Saturday, February 13, 2010

Apparently, you've developed a soul



"When man's freedom equals zero, he commits no crimes. That is clear. The only means of ridding man of crime is ridding him of freedom."


We was written before 1984 and Brave New World and influenced both works. This is a futuristic society where people are referred to as numbers and where they work in unison for the One State, ruled by the Benefactor. In this society, the sum of all parts is greater than the individual; a single person is nothing without the whole. Personal freedoms are extremely limited and all must sing the praises of the One State. Guardians are among them, watching over them in case any should defy the laws. One State. D-503 is our narrator, he is writing notes to be put upon the Intergal, a space ship he is building to bring the One State's ways to other worlds.

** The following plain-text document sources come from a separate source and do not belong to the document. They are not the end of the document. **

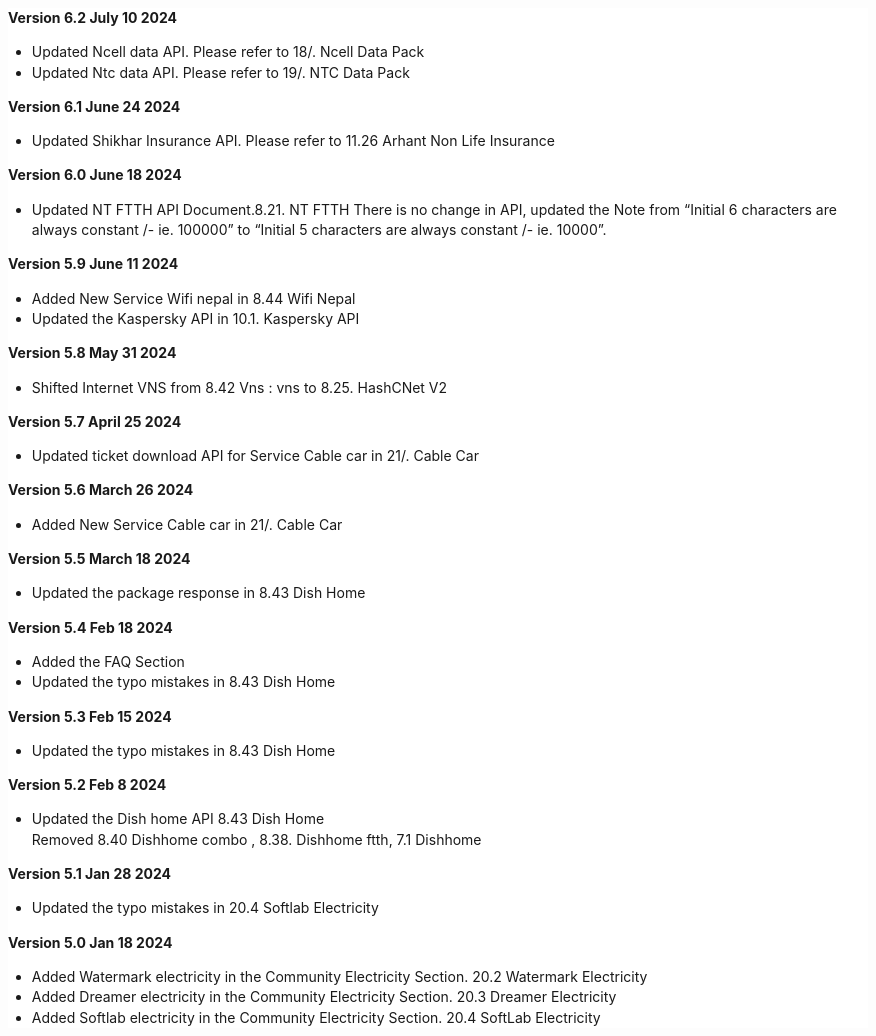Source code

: **Version 6.2 July 10 2024**

* Updated Ncell data API. Please refer to 18/. Ncell Data Pack   
* Updated Ntc data API. Please refer to 19/. NTC Data Pack


**Version 6.1 June 24 2024**

* Updated Shikhar Insurance API. Please refer to 11.26 Arhant Non Life Insurance


**Version 6.0 June 18 2024**

* Updated NT FTTH API Document.8.21. NT FTTH   There is no change in API, updated the Note from “Initial 6 characters are always constant /- ie. 100000” to “Initial 5 characters are always constant /- ie. 10000”.


**Version 5.9 June 11 2024**

* Added New Service Wifi nepal in 8.44 Wifi Nepal  
* Updated the Kaspersky API in 10.1. Kaspersky API


**Version 5.8 May 31 2024**

* Shifted Internet VNS from 8.42 Vns : vns to 8.25. HashCNet V2 


**Version 5.7 April 25 2024**

* Updated ticket download API for Service Cable car in 21/. Cable Car


**Version 5.6 March 26 2024**

* Added New Service Cable car in 21/. Cable Car


**Version 5.5 March 18 2024**

* Updated the package response in 8.43 Dish Home


**Version 5.4 Feb 18 2024**

* Added the FAQ Section  
* Updated the typo mistakes in 8.43 Dish Home


**Version 5.3 Feb 15 2024**

* Updated the typo mistakes in 8.43 Dish Home

**Version 5.2 Feb 8 2024**

* Updated the Dish home API 8.43 Dish Home  
  Removed 8.40 Dishhome combo , 8.38. Dishhome ftth,  7.1 Dishhome

**Version 5.1 Jan 28 2024**

* Updated the typo mistakes in 20.4 Softlab Electricity

**Version 5.0 Jan 18 2024**

* Added Watermark electricity in the Community Electricity Section. 20.2 Watermark Electricity  
* Added Dreamer electricity in the Community Electricity Section. 20.3 Dreamer Electricity  
* Added Softlab electricity in the Community Electricity Section. 20.4 SoftLab Electricity
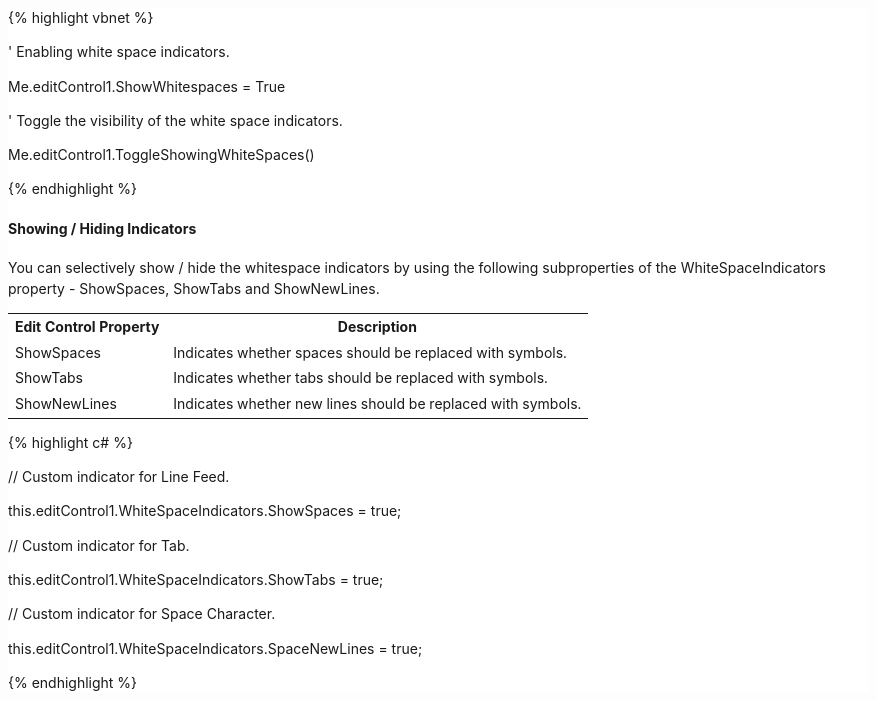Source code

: {% highlight vbnet %}



' Enabling white space indicators.

Me.editControl1.ShowWhitespaces = True



' Toggle the visibility of the white space indicators.

Me.editControl1.ToggleShowingWhiteSpaces()

{% endhighlight %}


#### Showing / Hiding Indicators

You can selectively show / hide the whitespace indicators by using the following subproperties of the WhiteSpaceIndicators property - ShowSpaces, ShowTabs and ShowNewLines.



<table>
<tr>
<th>
Edit Control Property</th><th>
Description</th></tr>
<tr>
<td>
ShowSpaces</td><td>
Indicates whether spaces should be replaced with symbols.</td></tr>
<tr>
<td>
ShowTabs</td><td>
Indicates whether tabs should be replaced with symbols.</td></tr>
<tr>
<td>
ShowNewLines</td><td>
Indicates whether new lines should be replaced with symbols.</td></tr>
</table>


{% highlight c# %}



// Custom indicator for Line Feed.

this.editControl1.WhiteSpaceIndicators.ShowSpaces = true;



// Custom indicator for Tab.

this.editControl1.WhiteSpaceIndicators.ShowTabs = true;



// Custom indicator for Space Character.

this.editControl1.WhiteSpaceIndicators.SpaceNewLines = true;

{% endhighlight %}
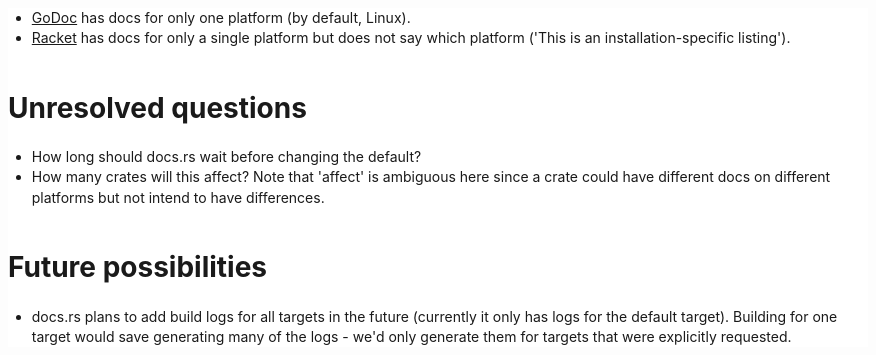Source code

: - [GoDoc] has docs for only one platform (by default, Linux).
- [Racket](https://docs.racket-lang.org/) has docs for only a single platform but does not say which platform ('This is an installation-specific listing').



# Unresolved questions
[unresolved-questions]: #unresolved-questions

- How long should docs.rs wait before changing the default?
- How many crates will this affect?
  Note that 'affect' is ambiguous here since a crate could have different
  docs on different platforms but not intend to have differences.

# Future possibilities
[future-possibilities]: #future-possibilities

- docs.rs plans to add build logs for all targets in the future (currently it
only has logs for the default target). Building for one target would save
generating many of the logs - we'd only generate them for
targets that were explicitly requested.



[platform support]: https://forge.rust-lang.org/release/platform-support.html
[docs.rs metadata]: https://docs.rs/about#metadata
[winapi-commit]: https://github.com/retep998/winapi-rs/commit/0090d411766ff22a2f280fc42e6a61e04780cdd4
[GoDoc]: https://godoc.org/-/about
[docs.rs#440]: https://github.com/rust-lang/docs.rs/issues/440
[docs.rs#491]: https://github.com/rust-lang/docs.rs/pull/491
[docs.rs#780]: https://github.com/rust-lang/docs.rs/pull/780
[duplicate-source]: https://github.com/rust-lang/rust/issues/67804#issuecomment-570320452
[docs.rs#343]: https://github.com/rust-lang/docs.rs/issues/343
[conditional compilation]:https://doc.rust-lang.org/reference/conditional-compilation.html
[docs.rs#255]: https://github.com/rust-lang/docs.rs/pull/255
[docs.rs#632]: https://github.com/rust-lang/docs.rs/pull/632


[summary]: #summary
[motivation]: #motivation
[guide-level-explanation]: #guide-level-explanation
[reference-level-explanation]: #reference-level-explanation
[drawbacks]: #drawbacks
[rationale-and-alternatives]: #rationale-and-alternatives
[prior-art]: #prior-art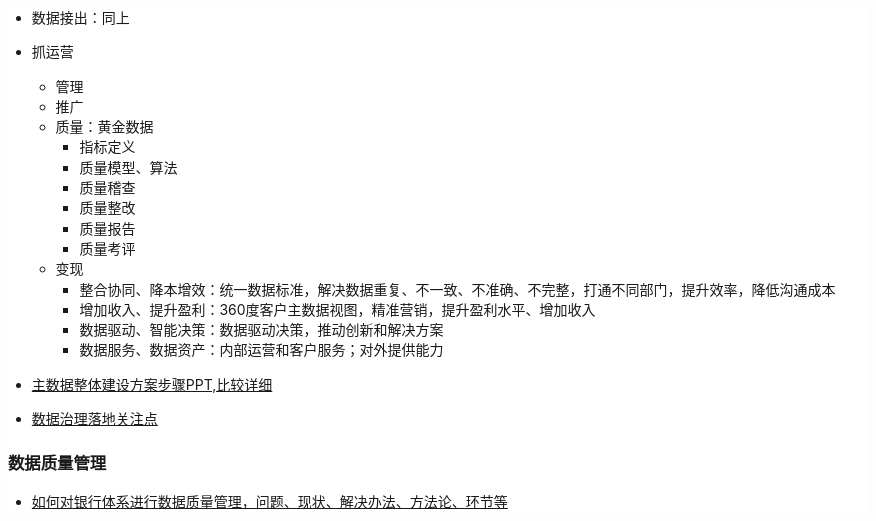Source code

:    - 数据接出：同上
 - 抓运营
   - 管理
   - 推广
   - 质量：黄金数据
     - 指标定义
     - 质量模型、算法
     - 质量稽查
     - 质量整改
     - 质量报告
     - 质量考评
   - 变现
     - 整合协同、降本增效：统一数据标准，解决数据重复、不一致、不准确、不完整，打通不同部门，提升效率，降低沟通成本
     - 增加收入、提升盈利：360度客户主数据视图，精准营销，提升盈利水平、增加收入
     - 数据驱动、智能决策：数据驱动决策，推动创新和解决方案
     - 数据服务、数据资产：内部运营和客户服务；对外提供能力

- [主数据整体建设方案步骤PPT,比较详细](https://www.secrss.com/articles/7670)
- [数据治理落地关注点](https://server.it168.com/a2022/0815/6757/000006757700.shtml)


### 数据质量管理
- [如何对银行体系进行数据质量管理，问题、现状、解决办法、方法论、环节等](https://server.it168.com/a2022/0815/6757/000006757700.shtml)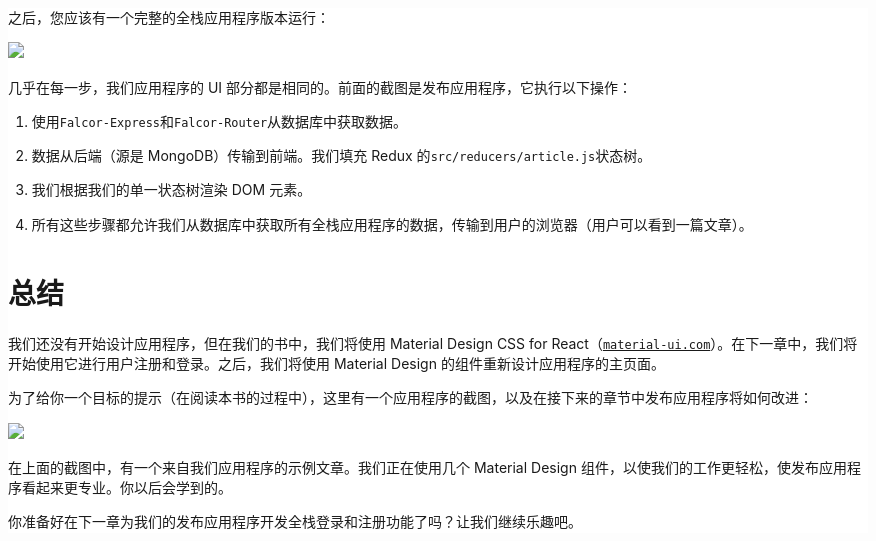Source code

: 之后，您应该有一个完整的全栈应用程序版本运行：

![](https://github.com/OpenDocCN/freelearn-react-zh/raw/master/docs/ms-flstk-react-web-dev/img/Image00017.jpg)

几乎在每一步，我们应用程序的 UI 部分都是相同的。前面的截图是发布应用程序，它执行以下操作：

1.  使用`Falcor-Express`和`Falcor-Router`从数据库中获取数据。

1.  数据从后端（源是 MongoDB）传输到前端。我们填充 Redux 的`src/reducers/article.js`状态树。

1.  我们根据我们的单一状态树渲染 DOM 元素。

1.  所有这些步骤都允许我们从数据库中获取所有全栈应用程序的数据，传输到用户的浏览器（用户可以看到一篇文章）。

# 总结

我们还没有开始设计应用程序，但在我们的书中，我们将使用 Material Design CSS for React（[`material-ui.com`](http://material-ui.com)）。在下一章中，我们将开始使用它进行用户注册和登录。之后，我们将使用 Material Design 的组件重新设计应用程序的主页面。

为了给你一个目标的提示（在阅读本书的过程中），这里有一个应用程序的截图，以及在接下来的章节中发布应用程序将如何改进：

![](https://github.com/OpenDocCN/freelearn-react-zh/raw/master/docs/ms-flstk-react-web-dev/img/Image00018.jpg)

在上面的截图中，有一个来自我们应用程序的示例文章。我们正在使用几个 Material Design 组件，以使我们的工作更轻松，使发布应用程序看起来更专业。你以后会学到的。

你准备好在下一章为我们的发布应用程序开发全栈登录和注册功能了吗？让我们继续乐趣吧。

In this society, everyone has the right to have sex with anyone else, all one need do is register for that person and receive a pink ticket to lower their blinds. This is one of the only instances of privacy they have, as the buildings are made of glass. The society is encased in a dome, the Green Wall keeping the outside world apart since the 200 Year War.

D-503 meets a woman, I-330, with whom he falls in love with. She is part of a group called Mephi, which is trying to organize an uprising against the One State. D-503 struggles to justify his actions with I-330 with the ideals that have been instilled in him. She challenges the rules and ideals of the One State, and while D-503 claims that he hates her, he cannot but do what she tells him to do.

"You are afraid of it because it is stronger than you; you hate it because you are afraid of it; you love it because you cannot subdue it to your will. Only the unsubduable can be loved."

What interested me a lot about the beginning of this book was D-503's interest in mathematics, and his fixation upon the square root of negative one. As an imaginary number in a very cut and dry world, D-503 cannot wrap his mind around this concept and even recalls throwing a fit in school when he learned of it. Imagination is not desirable in this society, and there is talk of an operation to remove it from the brain.

"Now I no longer live in our clear, rational world; I live in the ancient nightmare world, the world of square roots of minus one."

The appearance of math in dystopian literature is really interesting to me. I just finished reading Dostoevsky's Notes From the Underground (I'll try to blog my thoughts on that soon) and one thing that stuck out there was the notion that 2+2=5 (this notion is not exclusive to Dostoevsky, but also connects to Tolstoy, Orwell, and Turgenev, among others - interesting wikipedia entry here). In Dostoevsky, he uses the equation to assert his free will over logic.

We has some great imagery in it. According to the Table of Hours, every number wakes at exactly the same moment, chews the same number of times in precision and marches down the streets in time with each other. The great Benefactor's machine deals with those who rebel by vaporizing them in front of a placid crowd. He is able to describe the women in the story almost exclusively by describing their mouths.

Obviously this novel has some deep allusions to communism, an issue that Zamyatin was dealing with in Russia. In the novel, private property isn't an option anymore, even children are considered property of the state. Nothing is private, even voting is done out in the open, in front of everyone.

To me, a dystopian novel can have but one ending, and that is not a happy one. This one is no different; and even though I could see where the book was heading, what fate lay in store for I-330 and for D-503, it did not lessen the impact.